Overview
This lecture covers the basics of exponential equations, methods to solve them, and provides worked examples including cases with different bases, fractions, roots, and equations resulting in 1.
Basic Form of Exponential Equations
- Exponential equations typically have the form ( a^{f(x)} = a^p ), where ( a ) is the base.
- If the bases are the same, set the exponents equal: ( f(x) = p ).
Solving When Bases Are the Same
- Example: ( 3^{3x-2} = 3^4 ) leads to ( 3x - 2 = 4 ); solve for ( x ).
- Substitute the found value of ( x ) back into the original equation to verify.
Making Bases the Same
- If bases differ, express both sides with the same base if possible (e.g., rewrite 8 as ( 2^3 )).

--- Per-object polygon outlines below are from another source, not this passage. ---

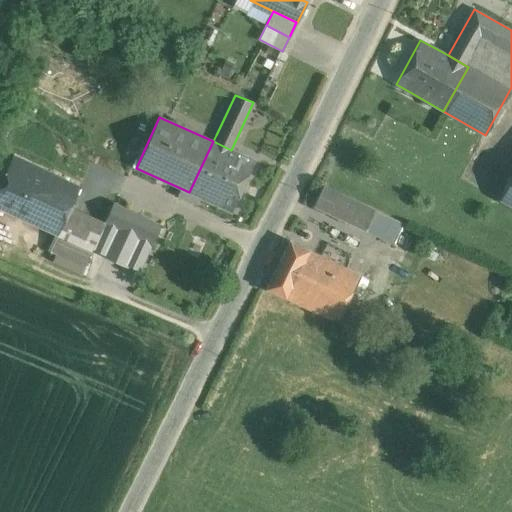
[(231,150),(213,141),(189,192),(231,211),(253,160),(231,150)]
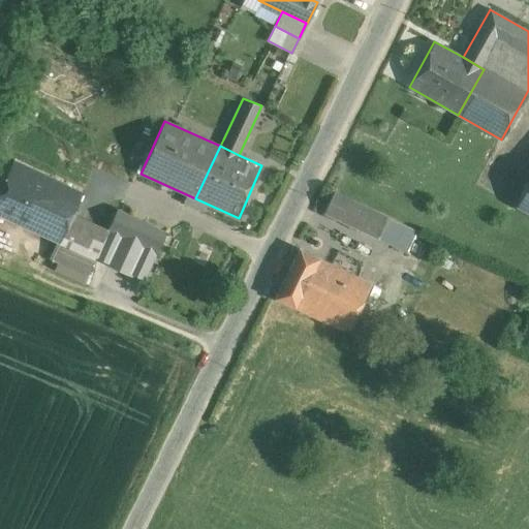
[(81,193),(12,162),(0,188),(0,215),(58,243),(57,246),(93,262),(105,235),(69,218),(81,193)]
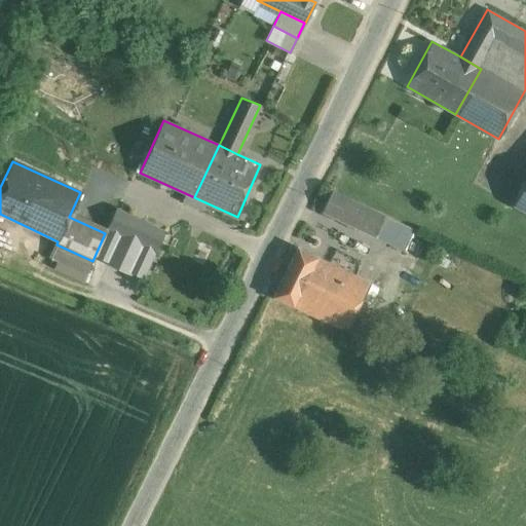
[(525,180),(513,204),(525,212),(525,180)]
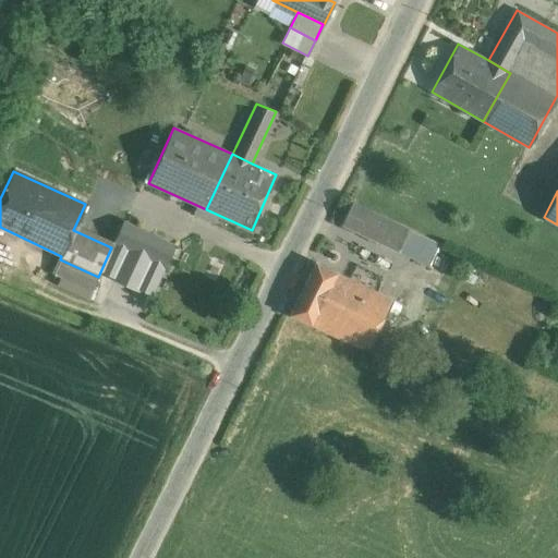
[(427,239),(352,203),(341,225),(417,261),(427,239)]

- Apply exponent rules when converting (e.g., ( (a^3)^{1/3} = a^{3 \times 1/3} = a^1 )).
Handling Fractions and Roots in Exponents
- Rewrite numbers like 1000 as ( 10^3 ), or ( 1/243 ) as ( 3^{-5} ).
- For fractional exponents/roots, use exponent rules: ( 1/a^n = a^{-n} ), and ( \sqrt[n]{a} = a^{1/n} ).
Solving Quadratic Equations from Exponents
- If an exponent equation leads to a quadratic (e.g., ( x^2 - 6x + 5 = 0 )), factor to find solutions for ( x ).
Dealing With Equations Equal to 1
- Recall: any base to the zero power is 1, ( a^0 = 1 ).
- Set the exponent equal to 0 and solve for ( x ).
Complex Forms: Division, Roots, and Multiple Steps
- When equations involve division or several exponent rules, simplify step by step to a basic exponential form.
- Multiply or divide to isolate the exponent expression.
Key Terms & Definitions
- Exponential Equation — An equation where variables appear as exponents.
- Base — The number being raised to a power in an exponent.
- Exponent Rules — Laws such as ( a^{m}/a^{n} = a^{m-n} ), ( (a^m)^n = a^{m \cdot n} ).
Action Items / Next Steps
- Practice solving exponential equations with both same and different bases.
- Review and apply exponent rules for simplifying complex equations.
- Factor quadratic equations as needed when solving for ( x ).